"A jailbird's bed," Sarah rejoined witheringly.
"Oh, it's the style," Saxon retorted airily. "Everybody's getting a taste of jail. Wasn't Tom arrested at some street meeting of the socialists? Everybody goes to jail these days."
The barb had struck home.
"But Tom was acquitted," Sarah hastened to proclaim.
"Just the same he lay in jail all night without bail."
This was unanswerable, and Sarah executed her favorite tactic of attack in flank.
"A nice come-down for you, I must say, that was raised straight an' right, a-cuttin' up didoes with a lodger."
"Who says so?" Saxon blazed with an indignation quickly mastered.
"Oh, a blind man can read between the lines. A lodger, a young married woman with no self respect, an' a prizefighter for a husband--what else would they fight about?"
"Just like any family quarrel, wasn't it?" Saxon smiled placidly.
Sarah was shocked into momentary speechlessness.
"And I want you to understand it," Saxon continued. "It makes a woman proud to have men fight over her. I am proud. Do you hear?
I am proud. I want you to tell them so. I want you to tell all your neighbors. Tell everybody. I am no cow. Men like me. Men fight for me. Men go to jail for me. What is a woman in the world for, if it isn't to have men like her? Now, go, Sarah; go at once, and tell everybody what you've read between the lines. Tell them Billy is a jailbird and that I am a bad woman whom all men desire. Shout it out, and good luck to you. And get out of my house. And never put your feet in it again. You are too decent a woman to come here. You might lose your reputation. And think of your children. Now get out. Go."
Not until Sarah had taken an amazed and horrified departure did Saxon fling herself on the bed in a convulsion of tears. She had been ashamed, before, merely of Billy's inhospitality, and surliness, and unfairness. But she could see, now, the light in which others looked on the affair. It had not entered Saxon's head. She was confident that it had not entered Billy's. She knew his attitude from the first. Always he had opposed taking a lodger because of his proud faith that his wife should not work.
Only hard times had compelled his consent, and, now that she looked back, almost had she inveigled him into consenting.
But all this did not alter the viewpoint the neighborhood must hold, that every one who had ever known her must hold. And for this, too, Billy was responsible. It was more terrible than all the other things he had been guilty of put together. She could never look any one in the face again. Maggie Donahue and Mrs.

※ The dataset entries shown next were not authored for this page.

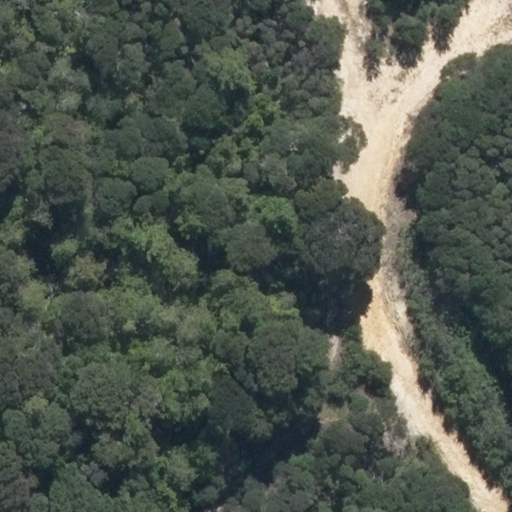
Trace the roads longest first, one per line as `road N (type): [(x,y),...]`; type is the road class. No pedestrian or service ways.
road 1 (track): [(511,458),(385,289),(319,110),(291,0)]
road 2 (track): [(341,168),(394,81),(511,34)]
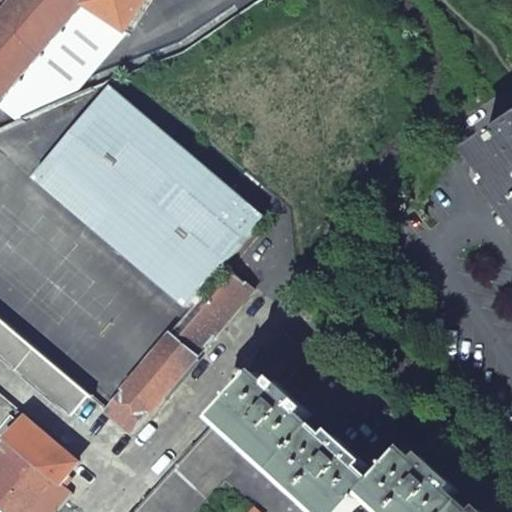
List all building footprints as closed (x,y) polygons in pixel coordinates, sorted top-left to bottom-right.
[(39,63),(89,6),(81,0),(20,0),(0,23),(0,103),(2,105),(39,63)] [(0,0),(0,23),(20,0),(81,0),(89,6),(93,0),(0,0)] [(93,0),(89,6),(128,35),(151,0),(93,0)] [(39,63),(75,94),(128,35),(89,6),(39,63)] [(39,63),(2,105),(19,120),(75,94),(39,63)] [(36,181),(189,310),(267,218),(113,88),(36,181)] [(511,134),(481,156),(511,200),(511,134)] [(198,358),(255,291),(230,270),(108,413),(134,435),(199,359),(198,358)] [(86,391),(0,318),(0,354),(73,416),(90,397),(85,393),(86,391)] [(285,334),(246,377),(254,385),(259,379),(271,390),(276,385),(282,389),(311,358),(285,334)] [(271,390),(259,379),(254,385),(220,421),(254,452),(319,511),(354,511),(368,497),(378,487),(365,476),(370,470),(335,438),(330,444),(306,423),(312,417),(282,389),(276,385),(271,390)] [(0,433),(8,440),(27,418),(0,394),(0,433)] [(27,418),(8,440),(62,486),(70,477),(68,475),(78,463),(27,418)] [(198,511),(254,452),(220,421),(137,511),(198,511)] [(8,440),(0,433),(0,506),(6,511),(56,511),(72,494),(62,486),(8,440)] [(420,466),(407,455),(378,487),(368,497),(384,511),(470,511),(455,498),(460,492),(425,460),(420,466)]
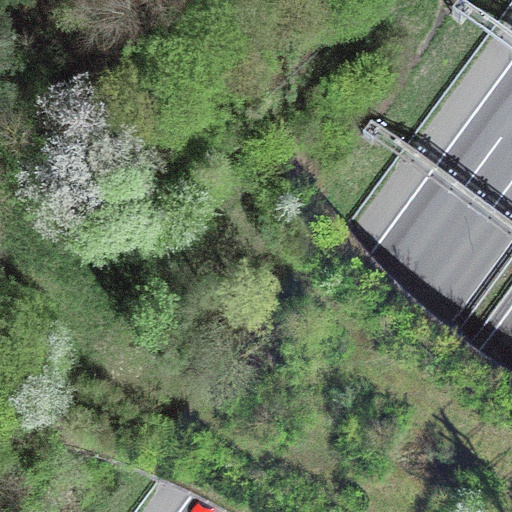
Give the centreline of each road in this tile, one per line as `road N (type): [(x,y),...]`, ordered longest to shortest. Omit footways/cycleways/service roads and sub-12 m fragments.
road 1 (motorway): [(511,151),(245,511)]
road 2 (motorway): [(425,511),(511,392)]
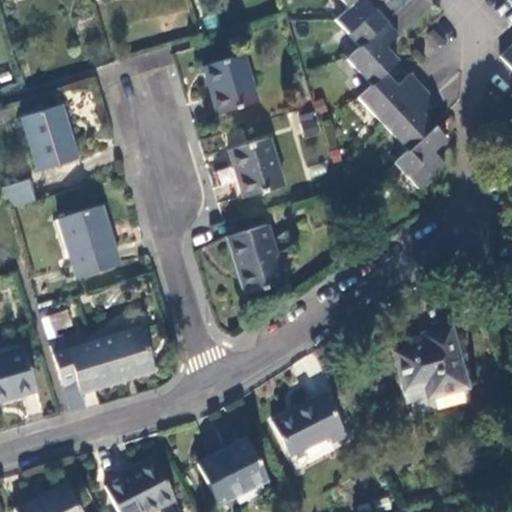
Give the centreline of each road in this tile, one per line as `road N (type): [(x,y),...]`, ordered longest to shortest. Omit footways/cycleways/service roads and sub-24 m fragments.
road 1 (residential): [(210,395),(420,261),(466,199),(471,38),(438,0)]
road 2 (residential): [(134,90),(210,395)]
road 3 (residential): [(0,461),(210,395)]
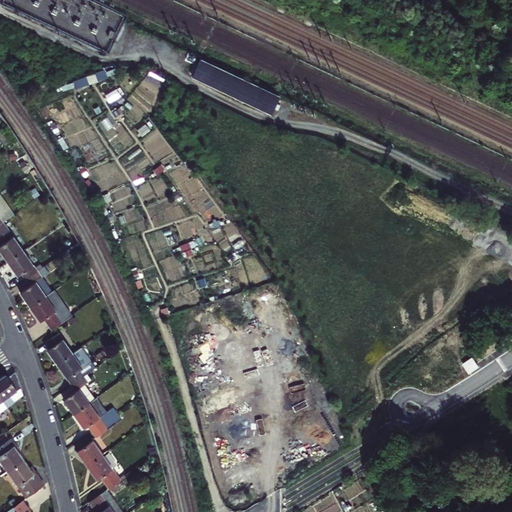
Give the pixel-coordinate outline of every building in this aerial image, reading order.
[(89,0),(2,0),(1,3),(107,53),(124,17),(89,0)] [(203,60),(194,78),(272,115),(281,97),(203,60)] [(75,88),(107,78),(104,71),(73,80),(75,88)] [(5,220),(0,222),(0,238),(3,242),(0,244),(0,245),(2,248),(9,259),(25,248),(5,220)] [(25,248),(9,259),(16,268),(20,274),(23,272),(27,277),(39,268),(25,248)] [(26,296),(32,304),(48,293),(38,279),(44,274),(39,268),(27,277),(31,282),(21,289),(26,296)] [(48,293),(32,304),(39,315),(42,319),(46,315),(54,326),(71,315),(53,289),(48,293)] [(54,354),(60,362),(76,350),(62,330),(49,339),(54,345),(49,347),(54,354)] [(76,350),(60,362),(67,372),(74,382),(87,372),(98,364),(94,359),(86,364),(76,350)] [(18,386),(12,370),(5,375),(4,373),(0,375),(0,397),(0,398),(5,405),(13,399),(8,393),(18,386)] [(77,410),(92,399),(82,385),(88,381),(91,379),(87,372),(74,382),(78,388),(67,396),(71,403),(77,410)] [(98,395),(88,381),(82,385),(92,399),(98,395)] [(92,399),(77,410),(83,420),(87,425),(91,422),(95,427),(106,419),(92,399)] [(106,419),(95,427),(100,433),(111,426),(106,419)] [(10,437),(0,444),(0,461),(6,469),(22,458),(14,448),(16,447),(13,442),(10,437)] [(90,462),(105,452),(94,438),(79,448),(83,454),(90,462)] [(119,472),(125,467),(111,447),(105,452),(119,472)] [(129,473),(125,467),(119,472),(105,452),(90,462),(96,471),(100,476),(103,474),(112,485),(129,473)] [(29,469),(22,458),(6,469),(25,496),(43,483),(34,472),(31,467),(29,469)] [(112,485),(105,490),(120,511),(128,511),(130,511),(112,485)] [(120,511),(105,490),(92,499),(100,510),(97,511),(120,511)] [(29,511),(20,499),(2,511),(29,511)]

Olsen had been very kind, but of what must they have been thinking all the time they talked with her? And what must they have said to each other? What was everybody saying?--over front gates and back fences,--the men standing on the corners or talking in saloons?

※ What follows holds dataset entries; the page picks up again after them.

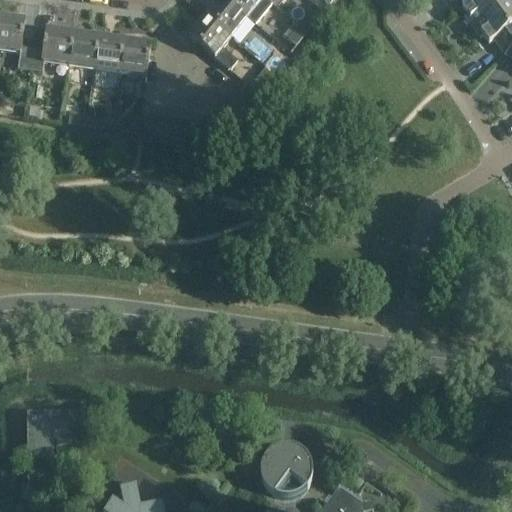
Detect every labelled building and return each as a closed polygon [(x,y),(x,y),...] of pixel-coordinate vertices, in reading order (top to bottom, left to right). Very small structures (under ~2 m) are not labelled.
[(231,40),(247,20),(222,0),(221,0),(206,20),(231,40)] [(271,6),(263,0),(222,0),(247,20),(255,26),(271,6)] [(329,10),(337,0),(324,0),(321,3),(329,10)] [(472,30),(505,5),(501,0),(474,0),(461,10),(467,17),(464,19),(472,30)] [(511,0),(505,5),(472,30),(480,41),(482,39),(488,46),(492,43),(504,59),(511,49),(511,0)] [(308,36),(319,22),(311,16),(300,30),(308,36)] [(30,73),(33,45),(22,44),(25,24),(0,20),(0,53),(20,56),(17,71),(30,73)] [(221,52),(231,40),(206,20),(189,40),(229,73),(237,64),(221,52)] [(296,50),(308,36),(300,30),(289,44),(296,50)] [(68,69),(73,37),(47,33),(45,47),(33,45),(30,73),(42,75),(43,66),(68,69)] [(94,73),(99,41),(73,37),(68,69),(94,73)] [(120,77),(124,44),(99,41),(94,73),(120,77)] [(124,44),(120,77),(146,80),(151,48),(124,44)] [(274,77),(286,63),(278,57),(267,71),(274,77)] [(263,91),(274,77),(267,71),(255,85),(263,91)] [(234,93),(254,109),(262,100),(242,83),(234,93)] [(247,118),(254,109),(234,93),(227,102),(247,118)] [(239,127),(247,118),(227,102),(219,111),(239,127)] [(217,154),(239,127),(219,111),(206,127),(217,154)] [(86,130),(87,120),(69,117),(68,127),(86,130)] [(155,146),(159,120),(147,118),(143,144),(155,146)] [(87,120),(86,130),(104,132),(105,123),(87,120)] [(167,147),(170,122),(159,120),(155,146),(167,147)] [(178,149),(182,124),(170,122),(167,147),(178,149)] [(190,151),(193,125),(182,124),(178,149),(190,151)] [(138,137),(139,127),(121,125),(120,134),(138,137)] [(217,154),(206,127),(193,125),(190,151),(217,154)] [(57,446),(73,446),(73,435),(73,416),(26,417),(27,463),(57,463),(57,446)] [(312,480),(312,478),(312,476),(312,473),(311,470),(310,468),(310,466),(308,463),(307,461),(306,459),(303,457),(301,455),(299,453),(297,453),(295,452),(293,451),(290,450),(287,450),(284,450),(281,450),(277,452),(274,453),(273,454),(271,455),(269,457),(267,458),(265,460),(264,462),(263,465),(262,466),(261,470),(260,472),(260,475),(260,477),(260,478),(261,482),(262,485),(262,486),(263,489),(265,491),(267,493),(268,494),(269,496),(270,497),(273,498),(274,499),(289,479),(307,492),(309,489),(309,487),(310,485),(311,484),(311,482),(312,480)] [(140,509),(137,491),(119,494),(122,507),(115,503),(108,511),(159,511),(158,505),(140,509)]
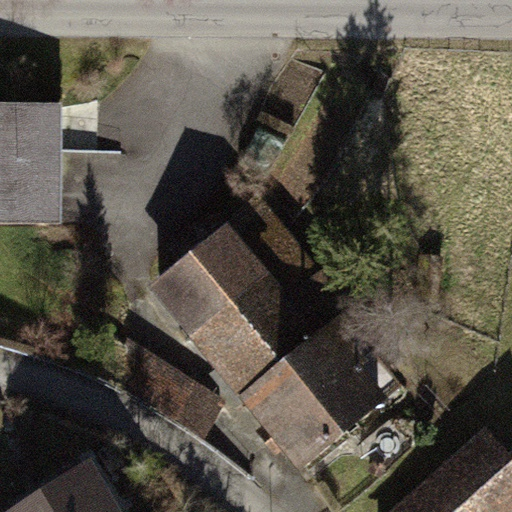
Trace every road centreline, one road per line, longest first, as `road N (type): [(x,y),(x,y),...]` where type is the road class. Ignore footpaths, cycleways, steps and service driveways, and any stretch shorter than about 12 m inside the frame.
road 1 (tertiary): [(511,16),(0,13)]
road 2 (residential): [(0,379),(76,393),(216,476),(252,511)]
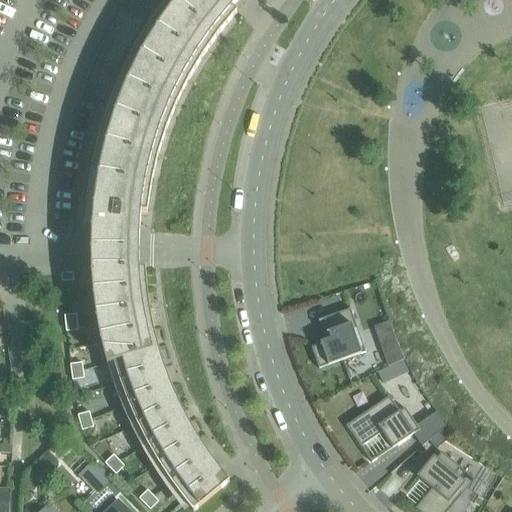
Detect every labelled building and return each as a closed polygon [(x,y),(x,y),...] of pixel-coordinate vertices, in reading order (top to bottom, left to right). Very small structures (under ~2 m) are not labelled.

Later, exhausted by her grief, when the tears no longer fell, she grew more impersonal, and dwelt on the disasters that had befallen so many women since the strike troubles began--Otto Frank's wife, Henderson's widow, pretty Kittie Brady, Mary, all the womenfolk of the other workmen who were now wearing the stripes in San Quentin. Her world was crashing about her ears. No one was exempt. Not only had she not escaped, but hers was the worst disgrace of all. Desperately she tried to hug the delusion that she was asleep, that it was all a nightmare, and that soon the alarm would go off and she would get up and cook Billy's breakfast so that he could go to work.

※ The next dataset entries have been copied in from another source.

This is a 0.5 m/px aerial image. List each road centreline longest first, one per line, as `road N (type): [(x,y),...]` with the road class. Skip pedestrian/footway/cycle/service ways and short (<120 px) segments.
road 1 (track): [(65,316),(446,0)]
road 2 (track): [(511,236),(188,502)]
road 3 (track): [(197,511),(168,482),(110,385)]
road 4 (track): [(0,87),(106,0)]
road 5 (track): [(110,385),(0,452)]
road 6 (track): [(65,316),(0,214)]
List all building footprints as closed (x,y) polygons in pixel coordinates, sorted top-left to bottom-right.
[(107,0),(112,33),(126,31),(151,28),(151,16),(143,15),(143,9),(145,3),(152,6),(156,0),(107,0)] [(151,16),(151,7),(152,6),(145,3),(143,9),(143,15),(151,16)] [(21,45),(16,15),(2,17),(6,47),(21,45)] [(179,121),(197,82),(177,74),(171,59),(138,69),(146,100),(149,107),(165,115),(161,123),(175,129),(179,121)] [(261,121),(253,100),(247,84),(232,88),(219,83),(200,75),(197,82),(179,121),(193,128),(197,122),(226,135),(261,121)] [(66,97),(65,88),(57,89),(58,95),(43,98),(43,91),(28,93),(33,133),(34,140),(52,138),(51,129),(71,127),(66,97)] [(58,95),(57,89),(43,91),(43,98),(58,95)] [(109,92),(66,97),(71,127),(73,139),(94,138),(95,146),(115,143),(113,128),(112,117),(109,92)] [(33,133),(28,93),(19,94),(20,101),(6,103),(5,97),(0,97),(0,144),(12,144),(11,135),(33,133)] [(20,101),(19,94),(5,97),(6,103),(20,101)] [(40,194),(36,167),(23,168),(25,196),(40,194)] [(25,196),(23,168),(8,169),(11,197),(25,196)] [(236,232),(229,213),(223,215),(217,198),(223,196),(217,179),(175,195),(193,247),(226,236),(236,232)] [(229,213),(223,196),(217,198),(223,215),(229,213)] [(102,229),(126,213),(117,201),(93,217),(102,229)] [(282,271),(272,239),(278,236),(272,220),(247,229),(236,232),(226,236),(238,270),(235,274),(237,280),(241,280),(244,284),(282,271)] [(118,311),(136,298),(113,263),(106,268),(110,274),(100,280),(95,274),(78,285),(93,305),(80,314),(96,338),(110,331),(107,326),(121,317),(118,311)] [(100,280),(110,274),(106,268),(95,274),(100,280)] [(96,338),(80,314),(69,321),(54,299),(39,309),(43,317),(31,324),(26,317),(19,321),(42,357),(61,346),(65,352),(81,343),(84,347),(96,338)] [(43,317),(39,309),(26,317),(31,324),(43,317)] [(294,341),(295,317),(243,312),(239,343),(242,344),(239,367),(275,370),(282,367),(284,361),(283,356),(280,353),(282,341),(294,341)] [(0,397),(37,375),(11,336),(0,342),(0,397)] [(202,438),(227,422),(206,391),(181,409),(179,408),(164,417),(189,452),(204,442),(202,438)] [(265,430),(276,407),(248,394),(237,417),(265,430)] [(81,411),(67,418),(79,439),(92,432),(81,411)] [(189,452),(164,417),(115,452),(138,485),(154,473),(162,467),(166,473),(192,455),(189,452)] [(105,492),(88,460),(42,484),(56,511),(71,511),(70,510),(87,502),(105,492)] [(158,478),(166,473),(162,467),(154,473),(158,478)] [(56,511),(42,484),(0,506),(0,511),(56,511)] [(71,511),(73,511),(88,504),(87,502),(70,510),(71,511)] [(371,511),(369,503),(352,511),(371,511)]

She did not leave the bed that day. Nor did she sleep. Her brain whirled on and on, now dwelling at insistent length upon her misfortunes, now pursuing the most fantastic ramifications of what she considered her disgrace, and, again, going back to her childhood and wandering through endless trivial detail. She worked at all the tasks she had ever done, performing, in fancy, the myriads of mechanical movements peculiar to each occupation--shaping and pasting in the paper box factory, ironing in the laundry, weaving in the jute mill, peeling fruit in the cannery and countless boxes of scalded tomatoes. She attended all her dances and all her picnics over again; went through her school days, recalling the face and name and seat of every schoolmate; endured the gray bleakness of the years in the orphan asylum; revisioned every memory of her mother, every tale; and relived all her life with Billy. But ever--and here the torment lay--she was drawn back from these far-wanderings to her present trouble, with its parch in the throat, its ache in the breast, and its gnawing, vacant goneness.